(Supplied records)
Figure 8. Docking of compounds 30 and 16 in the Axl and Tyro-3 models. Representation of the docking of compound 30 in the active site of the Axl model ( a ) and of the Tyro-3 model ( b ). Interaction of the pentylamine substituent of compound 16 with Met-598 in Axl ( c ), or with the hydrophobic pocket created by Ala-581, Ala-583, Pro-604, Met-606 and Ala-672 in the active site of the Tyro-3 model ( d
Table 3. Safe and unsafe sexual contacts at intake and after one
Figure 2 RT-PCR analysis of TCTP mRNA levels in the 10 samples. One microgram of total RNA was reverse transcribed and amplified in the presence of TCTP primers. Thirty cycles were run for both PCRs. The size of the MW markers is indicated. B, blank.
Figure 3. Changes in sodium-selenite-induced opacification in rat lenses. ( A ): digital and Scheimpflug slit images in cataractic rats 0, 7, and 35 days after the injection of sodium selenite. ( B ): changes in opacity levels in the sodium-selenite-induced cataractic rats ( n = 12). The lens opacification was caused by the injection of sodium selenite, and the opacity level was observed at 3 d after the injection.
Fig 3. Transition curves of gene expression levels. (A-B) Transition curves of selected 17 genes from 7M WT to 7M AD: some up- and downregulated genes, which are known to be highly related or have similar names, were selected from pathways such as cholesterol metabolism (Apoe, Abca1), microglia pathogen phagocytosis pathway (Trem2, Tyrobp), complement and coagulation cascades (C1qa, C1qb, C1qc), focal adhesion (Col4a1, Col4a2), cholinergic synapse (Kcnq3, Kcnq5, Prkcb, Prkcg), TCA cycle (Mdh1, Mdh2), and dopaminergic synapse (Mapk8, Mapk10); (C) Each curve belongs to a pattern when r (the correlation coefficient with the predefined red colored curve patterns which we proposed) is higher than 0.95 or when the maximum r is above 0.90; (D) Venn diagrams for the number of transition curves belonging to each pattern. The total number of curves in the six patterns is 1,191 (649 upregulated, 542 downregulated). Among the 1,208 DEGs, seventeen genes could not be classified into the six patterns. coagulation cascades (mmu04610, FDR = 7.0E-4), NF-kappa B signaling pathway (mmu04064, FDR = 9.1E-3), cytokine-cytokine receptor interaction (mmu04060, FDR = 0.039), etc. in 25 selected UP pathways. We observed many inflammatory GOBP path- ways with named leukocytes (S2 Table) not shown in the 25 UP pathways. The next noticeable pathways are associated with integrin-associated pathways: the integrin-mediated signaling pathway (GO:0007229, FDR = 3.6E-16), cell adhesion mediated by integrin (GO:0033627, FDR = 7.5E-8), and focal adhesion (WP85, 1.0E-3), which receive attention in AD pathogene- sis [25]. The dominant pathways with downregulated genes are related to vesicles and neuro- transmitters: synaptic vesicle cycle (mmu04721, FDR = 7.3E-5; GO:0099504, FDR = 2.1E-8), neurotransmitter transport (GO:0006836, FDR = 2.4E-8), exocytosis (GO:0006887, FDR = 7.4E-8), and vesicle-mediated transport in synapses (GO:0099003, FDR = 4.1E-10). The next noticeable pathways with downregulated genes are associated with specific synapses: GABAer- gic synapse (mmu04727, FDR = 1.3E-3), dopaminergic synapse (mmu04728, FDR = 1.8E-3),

(Task objective)
Every record, start to finish: reproduce it word for word.

(Response)
Figure 8. Docking of compounds 30 and 16 in the Axl and Tyro-3 models. Representation of the docking of compound 30 in the active site of the Axl model ( a ) and of the Tyro-3 model ( b ). Interaction of the pentylamine substituent of compound 16 with Met-598 in Axl ( c ), or with the hydrophobic pocket created by Ala-581, Ala-583, Pro-604, Met-606 and Ala-672 in the active site of the Tyro-3 model ( d
Table 3. Safe and unsafe sexual contacts at intake and after one
Figure 2 RT-PCR analysis of TCTP mRNA levels in the 10 samples. One microgram of total RNA was reverse transcribed and amplified in the presence of TCTP primers. Thirty cycles were run for both PCRs. The size of the MW markers is indicated. B, blank.
Figure 3. Changes in sodium-selenite-induced opacification in rat lenses. ( A ): digital and Scheimpflug slit images in cataractic rats 0, 7, and 35 days after the injection of sodium selenite. ( B ): changes in opacity levels in the sodium-selenite-induced cataractic rats ( n = 12). The lens opacification was caused by the injection of sodium selenite, and the opacity level was observed at 3 d after the injection.
Fig 3. Transition curves of gene expression levels. (A-B) Transition curves of selected 17 genes from 7M WT to 7M AD: some up- and downregulated genes, which are known to be highly related or have similar names, were selected from pathways such as cholesterol metabolism (Apoe, Abca1), microglia pathogen phagocytosis pathway (Trem2, Tyrobp), complement and coagulation cascades (C1qa, C1qb, C1qc), focal adhesion (Col4a1, Col4a2), cholinergic synapse (Kcnq3, Kcnq5, Prkcb, Prkcg), TCA cycle (Mdh1, Mdh2), and dopaminergic synapse (Mapk8, Mapk10); (C) Each curve belongs to a pattern when r (the correlation coefficient with the predefined red colored curve patterns which we proposed) is higher than 0.95 or when the maximum r is above 0.90; (D) Venn diagrams for the number of transition curves belonging to each pattern. The total number of curves in the six patterns is 1,191 (649 upregulated, 542 downregulated). Among the 1,208 DEGs, seventeen genes could not be classified into the six patterns. coagulation cascades (mmu04610, FDR = 7.0E-4), NF-kappa B signaling pathway (mmu04064, FDR = 9.1E-3), cytokine-cytokine receptor interaction (mmu04060, FDR = 0.039), etc. in 25 selected UP pathways. We observed many inflammatory GOBP path- ways with named leukocytes (S2 Table) not shown in the 25 UP pathways. The next noticeable pathways are associated with integrin-associated pathways: the integrin-mediated signaling pathway (GO:0007229, FDR = 3.6E-16), cell adhesion mediated by integrin (GO:0033627, FDR = 7.5E-8), and focal adhesion (WP85, 1.0E-3), which receive attention in AD pathogene- sis [25]. The dominant pathways with downregulated genes are related to vesicles and neuro- transmitters: synaptic vesicle cycle (mmu04721, FDR = 7.3E-5; GO:0099504, FDR = 2.1E-8), neurotransmitter transport (GO:0006836, FDR = 2.4E-8), exocytosis (GO:0006887, FDR = 7.4E-8), and vesicle-mediated transport in synapses (GO:0099003, FDR = 4.1E-10). The next noticeable pathways with downregulated genes are associated with specific synapses: GABAer- gic synapse (mmu04727, FDR = 1.3E-3), dopaminergic synapse (mmu04728, FDR = 1.8E-3),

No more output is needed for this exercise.